Im sechsten Band der Wendlinger Schriftenreihe zur Stadthistorie widmet sich Autor Dieter Bauer den nach Wendlingen geflüchteten Donauschwaben.
Rund 800 Kilometer liegen zwischen der Stadt Wendlingen und ihrer ungarischen Partnerstadt Dorog. Das ehemalige Bergarbeiterstädtchen mit seinen etwas mehr als 11 000 Einwohnern liegt südlich der Kreisstadt Esztergom, die vom 10. bis Mitte des 13. Jahrhunderts Hauptstadt des Königreichs Ungarn war. Am 28. November erscheint nun „Die Geschichte der Doroger in Wendlingen am Neckar“ als sechster Band der Wendlinger Schriftenreihe zur Stadtgeschichte. Geschrieben hat es Dieter Bauer, der Vorsitzende des Freundeskreises Dorog-Wendlingen. Bauer hat selbst Wurzeln in Dorog – sein Vater kam nach dem Ende des Zweiten Weltkriegs nach rund eineinhalbjähriger Flucht als zehnjähriger Bub in die Stadt zwischen Neckar und Lauter.
Der Freundeskreis wurde 1994 gegründet
Gegründet wurde der Freundeskreis im Jahr 1994 – zur Vorbereitung der Städtepartnerschaft, die aber erst vier Jahre später aus der Taufe gehoben wurde. Pünktlich zum 30-jährigen Jubiläum des Vereins erscheint nun die Geschichte der Doroger als Buch, genutzt hat Bauer dabei die umfangreichen Recherchen und das Material der gleichnamigen Sonderausstellung, die im Vorjahr zum 25-jährigen Jubiläum der Städtepartnerschaft im Wendlinger Stadtmuseum gezeigt wurde. „Beim Abbau der Ausstellung kam ich auf die Idee, das alles als Buch zusammenzufassen“, erklärt Bauer, der studierter Theologe ist und bis zu seinem Renteneintritt vor zwei Jahren bei einem christlichen Verlag in Stuttgart als Redakteur gearbeitet hat.
Herausgekommen ist eine Dokumentation über die Ansiedlung der sogenannten „Donauschwaben“ in Ungarn vom späten 17. bis zum 19. Jahrhundert – über Flucht und Vertreibung nach dem Zweiten Weltkrieg, der Ankunft in Wendlingen bis hin zu den Anfängen der Städtepartnerschaft.

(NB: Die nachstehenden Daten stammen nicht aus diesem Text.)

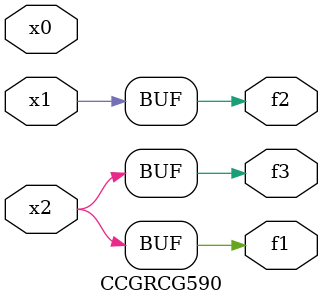
<source format=v>
module CCGRCG590(
	input x0, x1, x2,
	output f1, f2, f3
);
	assign f1 = x2;
	assign f2 = x1;
	assign f3 = x2;
endmodule

</source>
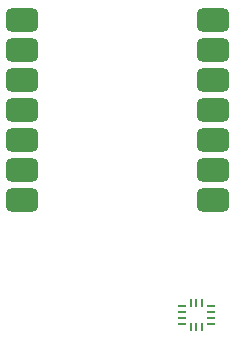
<source format=gbr>
%TF.GenerationSoftware,KiCad,Pcbnew,8.0.1*%
%TF.CreationDate,2024-04-18T20:01:03+02:00*%
%TF.ProjectId,jump,6a756d70-2e6b-4696-9361-645f70636258,rev?*%
%TF.SameCoordinates,Original*%
%TF.FileFunction,Paste,Top*%
%TF.FilePolarity,Positive*%
%FSLAX46Y46*%
G04 Gerber Fmt 4.6, Leading zero omitted, Abs format (unit mm)*
G04 Created by KiCad (PCBNEW 8.0.1) date 2024-04-18 20:01:03*
%MOMM*%
%LPD*%
G01*
G04 APERTURE LIST*
G04 Aperture macros list*
%AMRoundRect*
0 Rectangle with rounded corners*
0 $1 Rounding radius*
0 $2 $3 $4 $5 $6 $7 $8 $9 X,Y pos of 4 corners*
0 Add a 4 corners polygon primitive as box body*
4,1,4,$2,$3,$4,$5,$6,$7,$8,$9,$2,$3,0*
0 Add four circle primitives for the rounded corners*
1,1,$1+$1,$2,$3*
1,1,$1+$1,$4,$5*
1,1,$1+$1,$6,$7*
1,1,$1+$1,$8,$9*
0 Add four rect primitives between the rounded corners*
20,1,$1+$1,$2,$3,$4,$5,0*
20,1,$1+$1,$4,$5,$6,$7,0*
20,1,$1+$1,$6,$7,$8,$9,0*
20,1,$1+$1,$8,$9,$2,$3,0*%
G04 Aperture macros list end*
%ADD10RoundRect,0.500000X-0.875000X-0.500000X0.875000X-0.500000X0.875000X0.500000X-0.875000X0.500000X0*%
%ADD11R,0.250000X0.675000*%
%ADD12R,0.675000X0.250000*%
G04 APERTURE END LIST*
D10*
%TO.C,U1*%
X81384000Y-55499250D03*
X81384000Y-58039250D03*
X81384000Y-60579250D03*
X81384000Y-63119250D03*
X81384000Y-65659250D03*
X81384000Y-68199250D03*
X81384000Y-70739250D03*
X65219000Y-55499250D03*
X65219000Y-58039250D03*
X65219000Y-60579250D03*
X65219000Y-63119250D03*
X65219000Y-65659250D03*
X65219000Y-68199250D03*
X65219000Y-70739250D03*
%TD*%
D11*
%TO.C,U2*%
X79500000Y-79475000D03*
X80000000Y-79475000D03*
X80500000Y-79475000D03*
D12*
X81262500Y-79737500D03*
X81262500Y-80237500D03*
X81262500Y-80737500D03*
X81262500Y-81237500D03*
D11*
X80500000Y-81500000D03*
X80000000Y-81500000D03*
X79500000Y-81500000D03*
D12*
X78737500Y-81237500D03*
X78737500Y-80737500D03*
X78737500Y-80237500D03*
X78737500Y-79737500D03*
%TD*%
M02*

</source>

Laut Bauer waren es allerdings nur rund 70 Personen aus Dorog, die am 12. Juni 1946 in Wendlingen ankamen – entgegen der sonst üblich genannten Zahl von 200 Menschen: „Ich habe über Kennkarten der Besatzungsmächte im Archiv recherchiert. Erst Ende der 1940er Jahre werden es aufgrund von Familienzusammenführungen 200 Menschen gewesen sein“, ist sich der 68-Jährige sicher.
Bauer widmet sich den ersten Schritten der Donauschwaben in Wendlingen – wie sie sie ihre Traditionen hochhielten, aber dennoch versuchten, sich in ihrer neuen Heimat gut zu integrieren. So riss zum Beispiel die Verbindung nach Dorog nie ab – bereits 1976 besuchte der Musikverein Unterboihingen Dorog und Budapest. Die Doroger Bergmannskappelle war in den 1970er- und 1980er-Jahren oft zu Gast in Wendlingen. Auch nach dem Fall des Eisernen Vorhangs wurden die Verbindungen gepflegt – und 1994 die Freundeskreise in Wendlingen und in Dorog zur Vorbereitung der Städtepartnerschaft gegründet. Ein Jahr später gab es den ersten Schüleraustausch, der fortan intensiv gepflegt wurde. Zudem wurden Reisen für Erwachsene durchgeführt.
Inzwischen gibt es wieder einen Schüleraustausch
Erst die Coronapandemie habe eine Lücke gerissen, klagt Bauer. Inzwischen gebe es aber wieder einen Schüleraustausch, auch wurde in diesem Jahr wieder eine Busreise angeboten. Zwar würden die familiären Verbindungen altersbedingt immer weniger, sagt Bauer, dennoch will der Freundeskreis das Thema Dorog in Wendlingen präsent halten. „Unfassbar wichtig war die Einweihung des Dorog-Platzes bei der Lauterschule im vergangenen Jahr. Ich freue mich jeden Tag darüber, wenn ich über den Platz laufe“, so Bauer. Ein weiterer Baustein soll der sechste Band der Wendlinger Schriftenreihe werden – vorgestellt wird er vom Autor an diesem Donnerstag, 28. November, um 19.30 Uhr im Treffpunkt Stadtmitte.